In just the past month or so I’ve seen multiple items crop up about getting critical minerals from space. First, this hearing in the House Committee on Natural Resources. This could be chalked up to uninformed congressional aides who don’t know Uranus from, well…
And then Phil Metzger posted this pic of the company OffWorld presenting at Commercial Space Week:
A small handful of other new startups have raised rounds–albeit, mostly in 2021/22 with rates at zero–on the premise of returning rare treasures from space back to Earth for sale.
The only positive thing I can say about this is that there’s in theory a market for these goods with a known price point. But there’s two glaring issues I’ll claim are death knells for return-to-Earth’s-surface space resource architectures. The “surface” part is important because space-mined rocket propellant is likely to be economic all the way down to low-Earth orbit.
Ore grades and all-in sustaining cost
In mining, the all-in sustaining cost (AISC) is the cost it takes to produce a resource like lithium or iron and encompasses everything from exploration to mining equipment to site reclamation. It’s basically the cost of goods, to which profits are added to get the market price of a metal.

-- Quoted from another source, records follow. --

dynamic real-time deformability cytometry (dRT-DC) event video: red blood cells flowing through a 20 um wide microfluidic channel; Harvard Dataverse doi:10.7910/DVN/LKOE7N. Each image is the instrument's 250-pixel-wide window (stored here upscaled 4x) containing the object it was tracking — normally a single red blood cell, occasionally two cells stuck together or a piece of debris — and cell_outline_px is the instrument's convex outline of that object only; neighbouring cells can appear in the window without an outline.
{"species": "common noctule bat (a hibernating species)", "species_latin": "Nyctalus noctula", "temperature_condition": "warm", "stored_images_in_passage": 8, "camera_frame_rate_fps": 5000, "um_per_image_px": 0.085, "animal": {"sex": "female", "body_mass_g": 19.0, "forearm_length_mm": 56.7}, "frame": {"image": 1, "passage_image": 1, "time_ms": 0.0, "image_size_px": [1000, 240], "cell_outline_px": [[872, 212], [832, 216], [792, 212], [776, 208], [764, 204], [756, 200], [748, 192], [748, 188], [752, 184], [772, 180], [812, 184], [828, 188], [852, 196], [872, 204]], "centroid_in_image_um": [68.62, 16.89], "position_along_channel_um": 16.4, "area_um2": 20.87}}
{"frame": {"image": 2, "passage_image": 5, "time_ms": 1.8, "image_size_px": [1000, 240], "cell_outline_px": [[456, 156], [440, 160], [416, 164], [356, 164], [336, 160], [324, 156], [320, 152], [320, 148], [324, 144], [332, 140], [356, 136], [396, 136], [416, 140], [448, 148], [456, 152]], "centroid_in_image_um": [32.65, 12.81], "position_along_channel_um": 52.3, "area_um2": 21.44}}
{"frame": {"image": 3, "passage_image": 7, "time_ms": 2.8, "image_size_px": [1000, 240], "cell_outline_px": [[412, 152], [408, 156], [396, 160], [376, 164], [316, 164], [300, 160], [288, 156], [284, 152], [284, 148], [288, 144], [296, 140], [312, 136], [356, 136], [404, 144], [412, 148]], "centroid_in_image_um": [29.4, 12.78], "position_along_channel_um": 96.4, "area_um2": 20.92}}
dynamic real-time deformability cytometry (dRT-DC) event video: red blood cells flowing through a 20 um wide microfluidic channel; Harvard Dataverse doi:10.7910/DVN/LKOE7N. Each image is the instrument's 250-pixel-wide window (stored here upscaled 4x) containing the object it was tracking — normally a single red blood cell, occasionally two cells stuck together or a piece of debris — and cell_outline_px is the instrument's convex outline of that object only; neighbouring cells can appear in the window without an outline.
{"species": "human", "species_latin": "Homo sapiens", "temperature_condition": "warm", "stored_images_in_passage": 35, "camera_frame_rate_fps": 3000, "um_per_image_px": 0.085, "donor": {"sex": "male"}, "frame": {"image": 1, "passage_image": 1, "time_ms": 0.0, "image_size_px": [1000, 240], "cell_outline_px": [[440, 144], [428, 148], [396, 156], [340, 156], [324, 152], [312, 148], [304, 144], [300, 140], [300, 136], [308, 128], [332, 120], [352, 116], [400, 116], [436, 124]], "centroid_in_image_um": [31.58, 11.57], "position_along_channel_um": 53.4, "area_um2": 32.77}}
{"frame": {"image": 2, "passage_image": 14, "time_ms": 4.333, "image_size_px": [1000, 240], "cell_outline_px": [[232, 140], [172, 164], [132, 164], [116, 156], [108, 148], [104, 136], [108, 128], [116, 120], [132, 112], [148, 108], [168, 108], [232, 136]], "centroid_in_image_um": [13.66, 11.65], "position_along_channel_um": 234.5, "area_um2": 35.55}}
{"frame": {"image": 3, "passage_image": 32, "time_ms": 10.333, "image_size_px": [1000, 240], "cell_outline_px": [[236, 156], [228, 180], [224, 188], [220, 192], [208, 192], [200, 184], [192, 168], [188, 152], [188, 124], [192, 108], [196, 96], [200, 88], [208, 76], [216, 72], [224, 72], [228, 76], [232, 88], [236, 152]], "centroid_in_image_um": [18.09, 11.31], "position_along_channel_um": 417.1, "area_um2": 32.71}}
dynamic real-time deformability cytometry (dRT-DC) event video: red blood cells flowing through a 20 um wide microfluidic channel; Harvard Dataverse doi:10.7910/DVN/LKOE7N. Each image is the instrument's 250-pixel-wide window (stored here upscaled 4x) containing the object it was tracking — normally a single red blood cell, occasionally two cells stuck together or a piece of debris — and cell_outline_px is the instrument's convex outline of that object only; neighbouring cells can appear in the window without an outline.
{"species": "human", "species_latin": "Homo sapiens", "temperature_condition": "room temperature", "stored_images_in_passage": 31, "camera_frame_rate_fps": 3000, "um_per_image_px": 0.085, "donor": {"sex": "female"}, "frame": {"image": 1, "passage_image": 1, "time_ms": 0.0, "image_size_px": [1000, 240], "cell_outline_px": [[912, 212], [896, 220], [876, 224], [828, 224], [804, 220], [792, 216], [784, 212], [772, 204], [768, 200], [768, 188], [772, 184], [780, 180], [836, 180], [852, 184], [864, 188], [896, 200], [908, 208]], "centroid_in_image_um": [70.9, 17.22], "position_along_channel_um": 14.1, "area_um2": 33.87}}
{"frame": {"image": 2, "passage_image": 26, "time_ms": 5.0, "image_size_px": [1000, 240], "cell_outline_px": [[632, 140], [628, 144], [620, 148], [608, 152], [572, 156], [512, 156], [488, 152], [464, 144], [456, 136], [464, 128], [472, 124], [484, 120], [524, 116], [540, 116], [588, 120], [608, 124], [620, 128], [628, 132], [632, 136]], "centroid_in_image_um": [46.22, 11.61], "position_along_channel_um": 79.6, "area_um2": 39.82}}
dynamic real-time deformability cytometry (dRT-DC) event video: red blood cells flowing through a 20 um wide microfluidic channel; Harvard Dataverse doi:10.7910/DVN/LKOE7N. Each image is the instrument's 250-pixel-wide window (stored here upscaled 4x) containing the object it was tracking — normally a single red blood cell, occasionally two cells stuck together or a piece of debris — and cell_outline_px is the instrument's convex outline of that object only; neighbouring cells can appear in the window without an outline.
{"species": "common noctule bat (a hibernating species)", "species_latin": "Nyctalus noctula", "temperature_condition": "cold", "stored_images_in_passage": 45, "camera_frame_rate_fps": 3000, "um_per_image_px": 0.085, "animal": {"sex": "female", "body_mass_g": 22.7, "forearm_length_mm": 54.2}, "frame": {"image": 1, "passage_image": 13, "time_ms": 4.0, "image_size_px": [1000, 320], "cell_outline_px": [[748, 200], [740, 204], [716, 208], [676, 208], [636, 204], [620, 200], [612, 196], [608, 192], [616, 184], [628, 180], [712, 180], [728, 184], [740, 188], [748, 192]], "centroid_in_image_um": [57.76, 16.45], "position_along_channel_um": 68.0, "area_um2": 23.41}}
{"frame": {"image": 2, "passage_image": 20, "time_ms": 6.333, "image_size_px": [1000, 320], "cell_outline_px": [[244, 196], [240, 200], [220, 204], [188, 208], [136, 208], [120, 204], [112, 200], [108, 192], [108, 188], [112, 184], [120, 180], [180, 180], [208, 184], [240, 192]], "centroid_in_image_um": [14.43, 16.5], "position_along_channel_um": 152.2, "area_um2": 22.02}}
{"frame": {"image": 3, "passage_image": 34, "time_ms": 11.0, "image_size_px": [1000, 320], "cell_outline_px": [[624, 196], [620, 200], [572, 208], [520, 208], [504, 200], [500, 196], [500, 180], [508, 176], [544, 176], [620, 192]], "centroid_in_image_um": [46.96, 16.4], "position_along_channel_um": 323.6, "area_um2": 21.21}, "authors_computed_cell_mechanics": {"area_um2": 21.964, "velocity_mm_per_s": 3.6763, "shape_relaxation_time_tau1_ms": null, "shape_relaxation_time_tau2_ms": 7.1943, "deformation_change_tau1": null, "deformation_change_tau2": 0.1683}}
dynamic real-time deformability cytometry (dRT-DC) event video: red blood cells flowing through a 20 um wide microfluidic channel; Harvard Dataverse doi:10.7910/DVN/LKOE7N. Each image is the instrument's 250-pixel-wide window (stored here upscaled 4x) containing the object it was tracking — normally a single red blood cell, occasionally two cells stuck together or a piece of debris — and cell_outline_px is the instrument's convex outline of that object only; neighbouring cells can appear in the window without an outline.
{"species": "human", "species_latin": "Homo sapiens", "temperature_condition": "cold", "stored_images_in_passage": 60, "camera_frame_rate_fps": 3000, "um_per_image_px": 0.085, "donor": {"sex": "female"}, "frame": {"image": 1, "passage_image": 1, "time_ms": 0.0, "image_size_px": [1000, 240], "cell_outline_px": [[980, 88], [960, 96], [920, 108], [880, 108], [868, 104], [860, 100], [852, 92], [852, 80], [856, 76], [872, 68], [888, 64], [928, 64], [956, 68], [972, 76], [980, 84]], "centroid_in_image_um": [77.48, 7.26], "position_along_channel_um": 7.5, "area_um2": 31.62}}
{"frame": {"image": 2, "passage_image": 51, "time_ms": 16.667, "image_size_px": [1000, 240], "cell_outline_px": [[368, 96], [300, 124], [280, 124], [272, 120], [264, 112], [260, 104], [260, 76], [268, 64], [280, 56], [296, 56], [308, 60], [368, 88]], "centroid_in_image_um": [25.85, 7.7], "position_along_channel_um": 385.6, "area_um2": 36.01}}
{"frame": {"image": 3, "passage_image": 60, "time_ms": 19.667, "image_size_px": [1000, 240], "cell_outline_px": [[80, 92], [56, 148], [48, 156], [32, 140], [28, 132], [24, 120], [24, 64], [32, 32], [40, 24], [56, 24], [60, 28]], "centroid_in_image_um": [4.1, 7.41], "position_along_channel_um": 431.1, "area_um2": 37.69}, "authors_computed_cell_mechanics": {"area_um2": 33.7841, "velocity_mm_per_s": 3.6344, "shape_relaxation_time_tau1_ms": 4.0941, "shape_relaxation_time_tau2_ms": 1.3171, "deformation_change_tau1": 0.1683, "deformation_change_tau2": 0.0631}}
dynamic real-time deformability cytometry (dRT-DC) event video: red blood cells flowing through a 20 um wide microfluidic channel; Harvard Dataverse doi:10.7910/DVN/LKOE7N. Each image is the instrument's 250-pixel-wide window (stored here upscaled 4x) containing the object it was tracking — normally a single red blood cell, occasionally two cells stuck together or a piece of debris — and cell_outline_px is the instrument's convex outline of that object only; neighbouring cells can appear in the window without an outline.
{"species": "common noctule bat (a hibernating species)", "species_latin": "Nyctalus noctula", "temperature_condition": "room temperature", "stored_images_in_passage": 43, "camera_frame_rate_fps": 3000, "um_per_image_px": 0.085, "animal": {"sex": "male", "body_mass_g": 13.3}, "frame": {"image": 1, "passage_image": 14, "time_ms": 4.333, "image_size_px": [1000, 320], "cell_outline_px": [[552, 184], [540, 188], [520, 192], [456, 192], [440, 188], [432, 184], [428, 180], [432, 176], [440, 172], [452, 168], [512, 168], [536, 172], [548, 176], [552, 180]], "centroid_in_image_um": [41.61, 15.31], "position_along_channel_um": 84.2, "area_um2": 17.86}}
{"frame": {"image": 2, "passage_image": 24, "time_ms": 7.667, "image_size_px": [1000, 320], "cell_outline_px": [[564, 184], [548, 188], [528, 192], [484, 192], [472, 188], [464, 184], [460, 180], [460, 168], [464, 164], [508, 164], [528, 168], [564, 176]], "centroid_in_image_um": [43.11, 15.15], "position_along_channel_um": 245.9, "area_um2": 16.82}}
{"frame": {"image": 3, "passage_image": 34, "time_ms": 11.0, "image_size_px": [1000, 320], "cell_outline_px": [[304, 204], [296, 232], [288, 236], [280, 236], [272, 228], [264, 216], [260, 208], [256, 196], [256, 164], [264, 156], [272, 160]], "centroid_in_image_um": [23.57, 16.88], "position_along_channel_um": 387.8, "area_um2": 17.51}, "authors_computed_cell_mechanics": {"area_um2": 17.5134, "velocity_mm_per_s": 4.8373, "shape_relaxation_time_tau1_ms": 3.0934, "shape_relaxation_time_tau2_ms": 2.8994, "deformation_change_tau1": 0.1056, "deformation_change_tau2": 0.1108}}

One way we could split up AISC is to isolate (1) just the cost of energy to extract a pure resource from the raw ore, then (2) everything else (labor, overhead, etc.).
In this 2-part AISC (energy + everything else), the energy term shouldn’t differ in space for an identical raw material–except energy itself will likely cost more–but it can change markedly if the material is different. On the other hand, the “everything else” term will be much higher for space mining than terrestrial mining and will likely remain so even for highly automated robotic approaches (remember that terrestrial mines are quickly being automated too).
If we plot the price of different elements versus their typical ore grade (or concentration), we get a power law that holds over 7 orders of magnitude in grade. The outliers here are elements like cesium and uranium that have special handling requirements (i.e., they kill you). Elements extracted from the atmosphere form their own offset trend with roughly the same slope.
The chart is backed up by well-known relations for single elements; for example, copper prices rise similarly for declining ore grades.
All this suggests it will only make sense to mine critical minerals in space if they have higher ore grades than on Earth. Likely significantly higher to make up for the higher costs of energy and space operations. The problem is that for basically every element on the periodic table, the opposite is true: terrestrial ore grades are higher than any material found in space (on the Moon, Mars, asteroids, doesn’t matter). Often the differences are staggering, with 10× better terrestrial grades for critical minerals like gallium and rare earths, 100× for lithium, and 40,000× for uranium. No future decline in terrestrial ore quality is going to flip this, and short of a total ban on new mines on Earth, the economics don’t make sense.
This is where people will point out that some elements like nickel and platinum group metals are more concentrated on metallic asteroids than the best ores we have here. This is true, as work I’ve led has shown in detail. But that’s where glaring issue #2 comes in.
Return mass
The amount of metals we mine is immense. Just look!
If we go back to the OffWorld chart and rattle some of these off:
Nickel: 2.7 million tons
Copper: 21 million tons
Cobalt: 170 thousand tons
Lithium: 106 thousand tons
That’s PER YEAR. How much mass can we bring back on a Starship, the largest and most capable rocket for the next 10+ years? SpaceX doesn’t publish this number, but internet forum folks have estimated it at 40 to 50 tons. So, for nickel alone we’re talking about 54,000 Starship loads per year to replace the terrestrial supply. 540 Starships to make a 1% dent. It just doesn’t add up.
At this point we’re left quibbling over a few things like osmium and rhodium that are mined in small amounts (1s to 10s of tons per year) and have ore grades in space that are marginally higher than Earth. Let’s check in on how these platinum group metals are doing:
Oops. That’s right, we’re replacing internal combustion engine vehicles with EVs, and in doing so getting rid of catalytic converters that make up most of the platinum group metal demand. On top of that, each year we get better at chemistry and can do a broader range of tasks with more Earth-abundant materials.
I understand that some space mining companies are having trouble finding customers and revenue, and appealing to critical mineral shortage fears may be a tempting place to turn. But it taints the more viable majority of the field. The basic premise of space resources does make sense for propellant for refueling, metals used in space for large apertures, and eventual Mars colonization. But most of the general public can’t separate this from return-to-Earth platinum asteroid bonanza nonsense.
Just as with every scarcity fear in the past, we’re not going to run out of critical minerals. We’ll substitute other more abundant elements, like the ramp up of sodium batteries out of CATL. We’ll get better at extracting from lower grades with increasingly green technologies. And yes, we’ll get them from seafloor nodules. Hell, if you throw enough energy at the problem you can pull elements from seawater or garden-variety rocks or soils. But critical minerals aren’t coming from space.